Description of the task:
Each line below should be set down again unchanged.

Stored data:
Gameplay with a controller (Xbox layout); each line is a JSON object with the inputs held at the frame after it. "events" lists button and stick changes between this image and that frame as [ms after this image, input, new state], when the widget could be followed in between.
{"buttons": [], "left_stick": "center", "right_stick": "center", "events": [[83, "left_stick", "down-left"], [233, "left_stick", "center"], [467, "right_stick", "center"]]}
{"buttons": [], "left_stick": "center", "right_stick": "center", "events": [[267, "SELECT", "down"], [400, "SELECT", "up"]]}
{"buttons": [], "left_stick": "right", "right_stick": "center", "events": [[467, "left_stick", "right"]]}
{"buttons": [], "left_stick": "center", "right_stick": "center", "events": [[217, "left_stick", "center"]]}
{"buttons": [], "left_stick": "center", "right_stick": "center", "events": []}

Output of the task:
Gameplay with a controller (Xbox layout); each line is a JSON object with the inputs held at the frame after it. "events" lists button and stick changes between this image and that frame as [ms after this image, input, new state], when the widget could be followed in between.
{"buttons": [], "left_stick": "center", "right_stick": "center", "events": [[83, "left_stick", "down-left"], [233, "left_stick", "center"], [467, "right_stick", "center"]]}
{"buttons": [], "left_stick": "center", "right_stick": "center", "events": [[267, "SELECT", "down"], [400, "SELECT", "up"]]}
{"buttons": [], "left_stick": "right", "right_stick": "center", "events": [[467, "left_stick", "right"]]}
{"buttons": [], "left_stick": "center", "right_stick": "center", "events": [[217, "left_stick", "center"]]}
{"buttons": [], "left_stick": "center", "right_stick": "center", "events": []}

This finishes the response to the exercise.